Par une très courte majorité, la Cour suprême a reconnu qu'aux termes du pouvoir de légiférer en droit criminel que lui reconnaît la Constitution, le Parlement fédéral pouvait non seulement décriminaliser la possession d'une arme d'épaule non enregistrée, mais également détruire tous les fichiers relatifs aux armes d'épaule enregistrées jusque-là.

Québec reconnaissait que le fédéral était constitutionnellement autorisé à abroger le registre des armes d'épaule pour ses propres fins, mais soutenait néanmoins que la destruction des données était inconstitutionnelle, en raison des conséquences néfastes qu'elle entraînait pour lui. En effet, Québec avait annoncé son intention de mettre en place son propre registre (ce qu'il est constitutionnellement autorisé à faire). La destruction des données lui faisait perdre le bénéfice des informations colligées par le fédéral.

Le caractère unique de cette décision de la Cour tient au fait que l'enjeu n'était pas tant de savoir si le fédéral était investi du pouvoir d'abroger une loi qu'il avait lui-même adoptée, mais bien de savoir si un ordre de gouvernement (fédéral ou provincial) peut abroger unilatéralement un programme législatif qu'il a mis sur pied et auquel un autre ordre de gouvernement a été associé. Souvenons-nous que le régime de contrôle des armes d'épaule supposait une étroite collaboration entre le fédéral et les provinces. Ottawa aurait pu établir un régime relevant de sa seule autorité, mais ne l'a pas fait. Autrement dit, la question était de savoir si le principe du «fédéralisme coopératif», maintes fois invoqué par la Cour, imposait au fédéral une obligation de ne pas nuire à l'exercice, par la province, de ses propres compétences.

Les cinq juges majoritaires adoptent la posture traditionnelle selon laquelle leur rôle consiste à déterminer si un ordre de gouvernement possède ou non la compétence législative requise pour agir comme il l'a fait. Pour eux, le fédéral étant compétent pour adopter le registre, il va de soi qu'il était compétent pour l'abroger. Un point, c'est tout. Selon eux, aucun partenariat formel n'avait été prouvé et le fédéral était en droit de détruire des données qu'il avait lui-même colligées. Les juges admettent même que le gouvernement Harper avait comme but d'empêcher les provinces de créer leur propre registre, mais, disent-ils, il s'agit là d'une question politique ne relevant pas des tribunaux. Bref, la tâche de sanctionner ou non le gouvernement incombera aux électeurs au jour des élections.

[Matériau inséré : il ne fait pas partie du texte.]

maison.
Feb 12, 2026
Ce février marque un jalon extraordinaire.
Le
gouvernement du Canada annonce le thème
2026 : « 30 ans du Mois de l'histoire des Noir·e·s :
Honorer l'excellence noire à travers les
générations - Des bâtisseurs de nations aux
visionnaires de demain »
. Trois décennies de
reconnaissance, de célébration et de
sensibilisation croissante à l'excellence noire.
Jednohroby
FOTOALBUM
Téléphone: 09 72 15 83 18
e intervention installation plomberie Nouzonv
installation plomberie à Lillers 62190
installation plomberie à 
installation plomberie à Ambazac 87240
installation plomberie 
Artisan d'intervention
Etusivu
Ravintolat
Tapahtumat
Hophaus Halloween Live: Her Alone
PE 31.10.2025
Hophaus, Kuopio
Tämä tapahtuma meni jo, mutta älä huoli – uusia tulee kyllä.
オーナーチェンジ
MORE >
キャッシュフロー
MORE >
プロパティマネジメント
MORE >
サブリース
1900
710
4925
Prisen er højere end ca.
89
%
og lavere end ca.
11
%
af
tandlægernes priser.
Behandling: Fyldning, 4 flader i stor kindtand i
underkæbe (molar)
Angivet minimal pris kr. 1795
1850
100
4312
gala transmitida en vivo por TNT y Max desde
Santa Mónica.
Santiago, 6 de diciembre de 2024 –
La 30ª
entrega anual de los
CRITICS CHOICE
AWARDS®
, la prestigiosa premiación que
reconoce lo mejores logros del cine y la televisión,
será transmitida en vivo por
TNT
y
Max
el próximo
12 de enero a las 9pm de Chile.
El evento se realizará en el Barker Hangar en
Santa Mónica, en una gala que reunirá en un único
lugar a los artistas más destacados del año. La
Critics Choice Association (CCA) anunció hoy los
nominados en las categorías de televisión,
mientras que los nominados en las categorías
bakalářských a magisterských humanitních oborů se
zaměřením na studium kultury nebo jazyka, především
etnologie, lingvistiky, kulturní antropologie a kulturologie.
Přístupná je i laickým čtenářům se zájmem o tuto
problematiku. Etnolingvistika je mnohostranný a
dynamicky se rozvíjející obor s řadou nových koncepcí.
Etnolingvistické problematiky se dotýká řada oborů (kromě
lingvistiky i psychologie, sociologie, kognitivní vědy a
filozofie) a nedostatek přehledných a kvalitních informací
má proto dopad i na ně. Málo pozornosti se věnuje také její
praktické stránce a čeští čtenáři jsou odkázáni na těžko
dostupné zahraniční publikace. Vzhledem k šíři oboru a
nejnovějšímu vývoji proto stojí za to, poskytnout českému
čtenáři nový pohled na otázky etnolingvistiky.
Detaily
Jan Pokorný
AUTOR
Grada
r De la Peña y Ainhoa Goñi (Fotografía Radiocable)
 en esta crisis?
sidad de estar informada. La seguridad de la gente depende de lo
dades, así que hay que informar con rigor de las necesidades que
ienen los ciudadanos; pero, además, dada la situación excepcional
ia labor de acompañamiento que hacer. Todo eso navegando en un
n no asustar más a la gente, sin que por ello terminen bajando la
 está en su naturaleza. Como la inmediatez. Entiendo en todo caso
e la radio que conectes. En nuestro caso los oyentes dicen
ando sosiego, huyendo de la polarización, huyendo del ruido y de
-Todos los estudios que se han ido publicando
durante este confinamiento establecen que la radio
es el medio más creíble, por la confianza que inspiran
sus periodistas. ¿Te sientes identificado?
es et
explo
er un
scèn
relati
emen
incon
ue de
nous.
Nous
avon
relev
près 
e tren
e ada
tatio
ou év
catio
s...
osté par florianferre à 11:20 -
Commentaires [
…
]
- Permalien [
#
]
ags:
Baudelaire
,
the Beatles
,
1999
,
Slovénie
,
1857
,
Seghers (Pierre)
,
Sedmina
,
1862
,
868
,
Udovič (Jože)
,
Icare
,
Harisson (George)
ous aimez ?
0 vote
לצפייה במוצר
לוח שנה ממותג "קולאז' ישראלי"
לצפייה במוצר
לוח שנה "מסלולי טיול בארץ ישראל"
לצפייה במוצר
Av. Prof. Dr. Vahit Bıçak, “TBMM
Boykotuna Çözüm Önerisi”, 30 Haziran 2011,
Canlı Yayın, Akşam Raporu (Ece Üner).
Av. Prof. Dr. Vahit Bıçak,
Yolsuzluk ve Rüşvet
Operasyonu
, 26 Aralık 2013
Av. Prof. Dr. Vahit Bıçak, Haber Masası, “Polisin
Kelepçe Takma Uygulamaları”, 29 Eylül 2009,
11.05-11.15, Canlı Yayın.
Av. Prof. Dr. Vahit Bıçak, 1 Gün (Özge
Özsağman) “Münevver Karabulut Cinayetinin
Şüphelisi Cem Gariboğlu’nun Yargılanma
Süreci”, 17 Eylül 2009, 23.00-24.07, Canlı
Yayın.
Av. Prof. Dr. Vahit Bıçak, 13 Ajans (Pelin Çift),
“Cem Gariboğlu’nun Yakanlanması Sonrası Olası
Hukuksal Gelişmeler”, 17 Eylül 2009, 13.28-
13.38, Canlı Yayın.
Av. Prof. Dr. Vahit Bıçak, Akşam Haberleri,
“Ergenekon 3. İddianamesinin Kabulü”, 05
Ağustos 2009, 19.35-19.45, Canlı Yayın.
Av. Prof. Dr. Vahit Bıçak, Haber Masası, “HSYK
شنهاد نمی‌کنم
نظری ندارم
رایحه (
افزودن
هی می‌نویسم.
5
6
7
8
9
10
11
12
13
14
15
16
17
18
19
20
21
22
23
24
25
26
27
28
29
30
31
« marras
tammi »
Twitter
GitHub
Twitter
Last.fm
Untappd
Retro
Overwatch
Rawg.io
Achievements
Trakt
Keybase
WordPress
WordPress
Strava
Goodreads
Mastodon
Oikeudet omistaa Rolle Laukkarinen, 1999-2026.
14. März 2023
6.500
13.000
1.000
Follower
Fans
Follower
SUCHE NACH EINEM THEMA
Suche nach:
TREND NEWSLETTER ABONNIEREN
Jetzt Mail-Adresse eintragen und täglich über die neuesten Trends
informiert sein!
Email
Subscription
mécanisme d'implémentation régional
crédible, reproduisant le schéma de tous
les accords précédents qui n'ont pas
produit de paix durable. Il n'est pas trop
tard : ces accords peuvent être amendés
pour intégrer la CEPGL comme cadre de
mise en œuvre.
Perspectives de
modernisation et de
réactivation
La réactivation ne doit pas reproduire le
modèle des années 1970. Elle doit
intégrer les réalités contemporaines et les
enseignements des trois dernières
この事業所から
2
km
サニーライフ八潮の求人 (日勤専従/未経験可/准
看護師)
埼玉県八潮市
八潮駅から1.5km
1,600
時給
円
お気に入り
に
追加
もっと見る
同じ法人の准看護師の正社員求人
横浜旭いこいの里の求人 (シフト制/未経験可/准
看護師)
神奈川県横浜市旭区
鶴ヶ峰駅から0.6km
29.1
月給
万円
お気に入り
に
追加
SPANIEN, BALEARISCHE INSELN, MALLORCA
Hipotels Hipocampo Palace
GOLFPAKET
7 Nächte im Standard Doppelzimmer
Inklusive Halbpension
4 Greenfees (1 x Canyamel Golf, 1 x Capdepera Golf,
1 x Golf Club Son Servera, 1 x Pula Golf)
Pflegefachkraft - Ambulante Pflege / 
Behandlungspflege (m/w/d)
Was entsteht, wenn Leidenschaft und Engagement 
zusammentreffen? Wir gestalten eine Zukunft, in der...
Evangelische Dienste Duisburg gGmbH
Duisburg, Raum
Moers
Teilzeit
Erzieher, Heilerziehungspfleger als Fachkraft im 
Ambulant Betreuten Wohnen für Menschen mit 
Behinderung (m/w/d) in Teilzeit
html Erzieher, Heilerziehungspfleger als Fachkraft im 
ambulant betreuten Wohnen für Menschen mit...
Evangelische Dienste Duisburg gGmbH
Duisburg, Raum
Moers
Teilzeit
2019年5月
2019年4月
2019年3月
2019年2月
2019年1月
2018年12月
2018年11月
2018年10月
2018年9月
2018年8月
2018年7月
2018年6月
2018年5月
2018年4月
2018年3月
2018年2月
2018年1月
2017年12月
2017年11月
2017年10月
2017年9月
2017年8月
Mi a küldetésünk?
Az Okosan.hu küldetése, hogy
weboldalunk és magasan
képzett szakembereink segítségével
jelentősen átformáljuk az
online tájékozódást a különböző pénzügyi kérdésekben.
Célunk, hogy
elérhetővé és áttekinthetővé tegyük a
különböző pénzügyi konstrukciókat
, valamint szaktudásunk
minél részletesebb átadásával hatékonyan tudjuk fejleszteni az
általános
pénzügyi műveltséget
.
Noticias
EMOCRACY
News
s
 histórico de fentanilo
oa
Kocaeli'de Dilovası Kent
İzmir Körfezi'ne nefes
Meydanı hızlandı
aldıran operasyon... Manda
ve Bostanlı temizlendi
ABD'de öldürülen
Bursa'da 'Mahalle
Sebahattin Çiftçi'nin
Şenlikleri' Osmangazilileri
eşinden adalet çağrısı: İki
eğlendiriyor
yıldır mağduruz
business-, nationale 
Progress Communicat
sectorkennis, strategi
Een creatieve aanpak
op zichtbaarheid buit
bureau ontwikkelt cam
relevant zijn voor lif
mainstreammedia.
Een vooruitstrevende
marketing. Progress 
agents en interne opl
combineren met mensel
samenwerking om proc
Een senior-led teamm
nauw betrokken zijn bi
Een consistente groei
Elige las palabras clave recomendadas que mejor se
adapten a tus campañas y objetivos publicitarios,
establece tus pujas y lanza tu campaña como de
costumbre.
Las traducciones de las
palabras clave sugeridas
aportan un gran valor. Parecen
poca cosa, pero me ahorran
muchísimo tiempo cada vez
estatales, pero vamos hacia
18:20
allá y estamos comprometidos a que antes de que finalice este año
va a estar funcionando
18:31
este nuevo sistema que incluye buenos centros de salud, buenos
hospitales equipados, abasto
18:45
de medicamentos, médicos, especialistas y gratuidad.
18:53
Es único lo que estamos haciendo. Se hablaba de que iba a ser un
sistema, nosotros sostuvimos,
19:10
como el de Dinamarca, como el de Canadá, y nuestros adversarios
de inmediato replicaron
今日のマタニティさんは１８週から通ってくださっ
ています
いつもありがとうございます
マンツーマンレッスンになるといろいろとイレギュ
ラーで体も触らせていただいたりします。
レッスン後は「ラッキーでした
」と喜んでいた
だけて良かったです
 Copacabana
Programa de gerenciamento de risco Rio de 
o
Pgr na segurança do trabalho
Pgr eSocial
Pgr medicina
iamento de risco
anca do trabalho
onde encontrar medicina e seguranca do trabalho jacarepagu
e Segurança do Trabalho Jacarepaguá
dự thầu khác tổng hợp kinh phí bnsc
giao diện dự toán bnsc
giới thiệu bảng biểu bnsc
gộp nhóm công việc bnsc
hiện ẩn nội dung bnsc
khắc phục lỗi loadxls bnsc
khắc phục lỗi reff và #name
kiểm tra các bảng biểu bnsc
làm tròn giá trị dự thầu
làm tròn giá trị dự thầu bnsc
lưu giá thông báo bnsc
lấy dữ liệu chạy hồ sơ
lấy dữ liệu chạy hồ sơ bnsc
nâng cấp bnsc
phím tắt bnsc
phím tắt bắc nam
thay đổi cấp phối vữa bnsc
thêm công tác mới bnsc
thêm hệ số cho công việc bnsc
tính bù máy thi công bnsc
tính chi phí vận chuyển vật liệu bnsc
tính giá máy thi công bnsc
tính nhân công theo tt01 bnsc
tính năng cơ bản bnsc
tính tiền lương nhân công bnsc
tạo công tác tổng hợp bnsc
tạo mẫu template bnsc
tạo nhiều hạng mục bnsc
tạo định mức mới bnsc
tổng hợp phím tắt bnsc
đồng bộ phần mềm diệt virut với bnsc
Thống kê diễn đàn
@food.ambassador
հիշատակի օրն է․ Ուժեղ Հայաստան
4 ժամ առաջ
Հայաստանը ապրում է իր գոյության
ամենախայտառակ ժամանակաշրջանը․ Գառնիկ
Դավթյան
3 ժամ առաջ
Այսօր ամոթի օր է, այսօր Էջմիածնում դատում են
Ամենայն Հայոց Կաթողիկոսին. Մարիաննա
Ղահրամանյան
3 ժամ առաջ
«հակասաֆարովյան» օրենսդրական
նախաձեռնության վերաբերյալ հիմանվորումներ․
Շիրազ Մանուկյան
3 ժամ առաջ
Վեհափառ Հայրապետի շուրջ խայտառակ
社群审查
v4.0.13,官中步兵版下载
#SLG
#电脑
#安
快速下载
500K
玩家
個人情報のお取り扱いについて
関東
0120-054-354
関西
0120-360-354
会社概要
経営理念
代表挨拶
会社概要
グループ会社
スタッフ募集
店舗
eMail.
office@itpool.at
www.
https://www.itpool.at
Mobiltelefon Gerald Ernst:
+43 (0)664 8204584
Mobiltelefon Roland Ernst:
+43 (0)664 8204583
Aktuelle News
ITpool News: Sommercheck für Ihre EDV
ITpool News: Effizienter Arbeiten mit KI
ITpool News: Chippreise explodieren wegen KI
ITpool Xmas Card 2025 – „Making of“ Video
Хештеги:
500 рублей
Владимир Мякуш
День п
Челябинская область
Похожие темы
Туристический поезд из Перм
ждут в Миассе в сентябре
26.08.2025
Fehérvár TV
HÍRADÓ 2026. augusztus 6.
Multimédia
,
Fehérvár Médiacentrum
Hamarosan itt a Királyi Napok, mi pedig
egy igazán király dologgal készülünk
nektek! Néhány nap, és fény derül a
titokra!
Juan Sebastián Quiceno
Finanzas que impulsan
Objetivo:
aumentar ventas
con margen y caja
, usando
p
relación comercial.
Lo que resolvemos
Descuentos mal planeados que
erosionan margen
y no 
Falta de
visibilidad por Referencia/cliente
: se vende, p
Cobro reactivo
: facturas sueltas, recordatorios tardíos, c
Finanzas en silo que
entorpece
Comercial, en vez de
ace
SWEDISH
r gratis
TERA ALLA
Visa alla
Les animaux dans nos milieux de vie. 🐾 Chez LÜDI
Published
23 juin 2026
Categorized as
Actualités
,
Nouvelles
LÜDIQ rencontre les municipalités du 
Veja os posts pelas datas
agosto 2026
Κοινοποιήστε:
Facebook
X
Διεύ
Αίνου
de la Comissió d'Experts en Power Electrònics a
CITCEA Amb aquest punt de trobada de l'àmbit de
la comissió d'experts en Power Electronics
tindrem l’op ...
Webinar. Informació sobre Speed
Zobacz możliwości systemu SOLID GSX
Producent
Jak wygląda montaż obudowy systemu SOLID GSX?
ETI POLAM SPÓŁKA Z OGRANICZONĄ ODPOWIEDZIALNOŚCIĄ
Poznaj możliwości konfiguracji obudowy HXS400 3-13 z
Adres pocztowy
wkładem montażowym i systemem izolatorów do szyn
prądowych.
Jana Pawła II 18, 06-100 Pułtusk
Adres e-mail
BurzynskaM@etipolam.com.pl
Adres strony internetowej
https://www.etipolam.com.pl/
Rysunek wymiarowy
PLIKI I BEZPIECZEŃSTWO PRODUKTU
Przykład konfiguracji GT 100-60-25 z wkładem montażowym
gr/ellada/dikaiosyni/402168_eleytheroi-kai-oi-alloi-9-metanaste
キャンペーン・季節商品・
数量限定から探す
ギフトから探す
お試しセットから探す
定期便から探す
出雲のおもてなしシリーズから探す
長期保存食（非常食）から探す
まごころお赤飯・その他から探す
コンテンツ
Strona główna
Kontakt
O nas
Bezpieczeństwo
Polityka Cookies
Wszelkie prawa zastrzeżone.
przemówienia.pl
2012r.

Les quatre juges dissidents sont plutôt d'avis que la question ne se résume pas à savoir si le pouvoir d'abroger existe ou non. À leur avis, le fédéral avait, dans l'exercice de son pouvoir en matière criminelle (que personne ne lui contestait), l'obligation de s'assurer que, ce faisant, il ne portait pas indûment préjudice au pouvoir de la province d'exercer ses propres compétences. Bref, les dissidents sont d'avis qu'existe en droit canadien ce qu'on appelle dans d'autres fédérations une obligation de «loyauté fédérale» qui permet aux juges de baliser l'exercice d'un pouvoir constitutionnel. En l'occurrence, la destruction des données contrevenait à ce principe.

L'approche des dissidents autorise les juges à équilibrer les intérêts des partenaires fédéraux. Il leur faut donc recourir à une logique de proportionnalité pour déterminer si l'action du fédéral ne rend pas impossible ou exagérément difficile l'exercice des compétences provinciales. C'est ce que font les juges dissidents en déclarant la loi fédérale inconstitutionnelle au motif que la destruction des données n'était pas nécessaire, qu'elle avait pour but de nuire aux provinces, qu'elle contrevenait au partenariat institué par la mise en place initiale du registre et qu'elle rendait très difficile, sinon impossible, la constitution d'un registre provincial.

Les juges majoritaires, quant à eux, ont refusé de reconnaître aux tribunaux le pouvoir de déterminer comment doit être exercée une compétence donnée. En laissant aux électeurs le soin de sanctionner l'absence de loyauté fédérale, ils honorent peut-être le principe démocratique, mais ils affaiblissent très certainement le principe du fédéralisme coopératif qu'ils ont pourtant tant vanté.